- _Task description_: Repeat all entries exactly.

Stored data entries
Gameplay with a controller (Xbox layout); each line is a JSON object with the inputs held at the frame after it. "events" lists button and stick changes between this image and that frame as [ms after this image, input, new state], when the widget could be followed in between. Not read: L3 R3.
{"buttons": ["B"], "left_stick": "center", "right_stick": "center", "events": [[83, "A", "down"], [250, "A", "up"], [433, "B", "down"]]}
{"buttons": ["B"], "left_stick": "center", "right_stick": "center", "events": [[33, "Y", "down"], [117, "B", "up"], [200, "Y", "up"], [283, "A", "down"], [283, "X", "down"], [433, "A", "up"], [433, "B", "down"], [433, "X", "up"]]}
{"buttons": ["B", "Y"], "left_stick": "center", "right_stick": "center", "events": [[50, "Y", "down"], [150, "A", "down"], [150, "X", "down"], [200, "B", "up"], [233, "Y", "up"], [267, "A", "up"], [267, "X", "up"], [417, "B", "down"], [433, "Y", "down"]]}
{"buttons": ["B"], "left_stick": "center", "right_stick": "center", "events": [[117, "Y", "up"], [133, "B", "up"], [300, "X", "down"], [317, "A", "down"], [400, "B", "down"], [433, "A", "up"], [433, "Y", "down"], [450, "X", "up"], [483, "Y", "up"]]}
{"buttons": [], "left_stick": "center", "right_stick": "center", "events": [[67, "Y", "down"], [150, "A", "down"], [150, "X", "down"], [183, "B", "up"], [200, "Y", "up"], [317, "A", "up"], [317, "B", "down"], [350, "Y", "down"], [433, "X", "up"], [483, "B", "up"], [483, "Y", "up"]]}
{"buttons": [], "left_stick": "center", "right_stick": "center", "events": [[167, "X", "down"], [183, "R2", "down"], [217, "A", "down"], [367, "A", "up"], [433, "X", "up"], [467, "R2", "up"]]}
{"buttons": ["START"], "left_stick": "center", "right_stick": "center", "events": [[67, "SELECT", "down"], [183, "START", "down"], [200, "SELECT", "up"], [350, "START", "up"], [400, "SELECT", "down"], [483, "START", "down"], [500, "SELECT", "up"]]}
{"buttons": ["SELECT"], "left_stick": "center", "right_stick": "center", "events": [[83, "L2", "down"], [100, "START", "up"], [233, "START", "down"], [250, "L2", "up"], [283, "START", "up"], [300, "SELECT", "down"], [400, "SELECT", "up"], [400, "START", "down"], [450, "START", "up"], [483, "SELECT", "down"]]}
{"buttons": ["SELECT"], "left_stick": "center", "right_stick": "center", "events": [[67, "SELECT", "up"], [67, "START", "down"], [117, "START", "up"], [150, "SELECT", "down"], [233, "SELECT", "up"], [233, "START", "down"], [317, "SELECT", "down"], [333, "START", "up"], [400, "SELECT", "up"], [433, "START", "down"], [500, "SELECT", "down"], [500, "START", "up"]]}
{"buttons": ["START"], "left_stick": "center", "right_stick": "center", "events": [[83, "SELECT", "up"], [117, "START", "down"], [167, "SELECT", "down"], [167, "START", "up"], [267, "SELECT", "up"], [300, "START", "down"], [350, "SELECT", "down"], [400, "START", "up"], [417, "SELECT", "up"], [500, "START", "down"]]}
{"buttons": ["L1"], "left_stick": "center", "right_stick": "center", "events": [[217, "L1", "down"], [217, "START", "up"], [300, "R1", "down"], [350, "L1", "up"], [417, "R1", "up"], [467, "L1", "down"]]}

- _Exercise result_:
Gameplay with a controller (Xbox layout); each line is a JSON object with the inputs held at the frame after it. "events" lists button and stick changes between this image and that frame as [ms after this image, input, new state], when the widget could be followed in between. Not read: L3 R3.
{"buttons": ["B"], "left_stick": "center", "right_stick": "center", "events": [[83, "A", "down"], [250, "A", "up"], [433, "B", "down"]]}
{"buttons": ["B"], "left_stick": "center", "right_stick": "center", "events": [[33, "Y", "down"], [117, "B", "up"], [200, "Y", "up"], [283, "A", "down"], [283, "X", "down"], [433, "A", "up"], [433, "B", "down"], [433, "X", "up"]]}
{"buttons": ["B", "Y"], "left_stick": "center", "right_stick": "center", "events": [[50, "Y", "down"], [150, "A", "down"], [150, "X", "down"], [200, "B", "up"], [233, "Y", "up"], [267, "A", "up"], [267, "X", "up"], [417, "B", "down"], [433, "Y", "down"]]}
{"buttons": ["B"], "left_stick": "center", "right_stick": "center", "events": [[117, "Y", "up"], [133, "B", "up"], [300, "X", "down"], [317, "A", "down"], [400, "B", "down"], [433, "A", "up"], [433, "Y", "down"], [450, "X", "up"], [483, "Y", "up"]]}
{"buttons": [], "left_stick": "center", "right_stick": "center", "events": [[67, "Y", "down"], [150, "A", "down"], [150, "X", "down"], [183, "B", "up"], [200, "Y", "up"], [317, "A", "up"], [317, "B", "down"], [350, "Y", "down"], [433, "X", "up"], [483, "B", "up"], [483, "Y", "up"]]}
{"buttons": [], "left_stick": "center", "right_stick": "center", "events": [[167, "X", "down"], [183, "R2", "down"], [217, "A", "down"], [367, "A", "up"], [433, "X", "up"], [467, "R2", "up"]]}
{"buttons": ["START"], "left_stick": "center", "right_stick": "center", "events": [[67, "SELECT", "down"], [183, "START", "down"], [200, "SELECT", "up"], [350, "START", "up"], [400, "SELECT", "down"], [483, "START", "down"], [500, "SELECT", "up"]]}
{"buttons": ["SELECT"], "left_stick": "center", "right_stick": "center", "events": [[83, "L2", "down"], [100, "START", "up"], [233, "START", "down"], [250, "L2", "up"], [283, "START", "up"], [300, "SELECT", "down"], [400, "SELECT", "up"], [400, "START", "down"], [450, "START", "up"], [483, "SELECT", "down"]]}
{"buttons": ["SELECT"], "left_stick": "center", "right_stick": "center", "events": [[67, "SELECT", "up"], [67, "START", "down"], [117, "START", "up"], [150, "SELECT", "down"], [233, "SELECT", "up"], [233, "START", "down"], [317, "SELECT", "down"], [333, "START", "up"], [400, "SELECT", "up"], [433, "START", "down"], [500, "SELECT", "down"], [500, "START", "up"]]}
{"buttons": ["START"], "left_stick": "center", "right_stick": "center", "events": [[83, "SELECT", "up"], [117, "START", "down"], [167, "SELECT", "down"], [167, "START", "up"], [267, "SELECT", "up"], [300, "START", "down"], [350, "SELECT", "down"], [400, "START", "up"], [417, "SELECT", "up"], [500, "START", "down"]]}
{"buttons": ["L1"], "left_stick": "center", "right_stick": "center", "events": [[217, "L1", "down"], [217, "START", "up"], [300, "R1", "down"], [350, "L1", "up"], [417, "R1", "up"], [467, "L1", "down"]]}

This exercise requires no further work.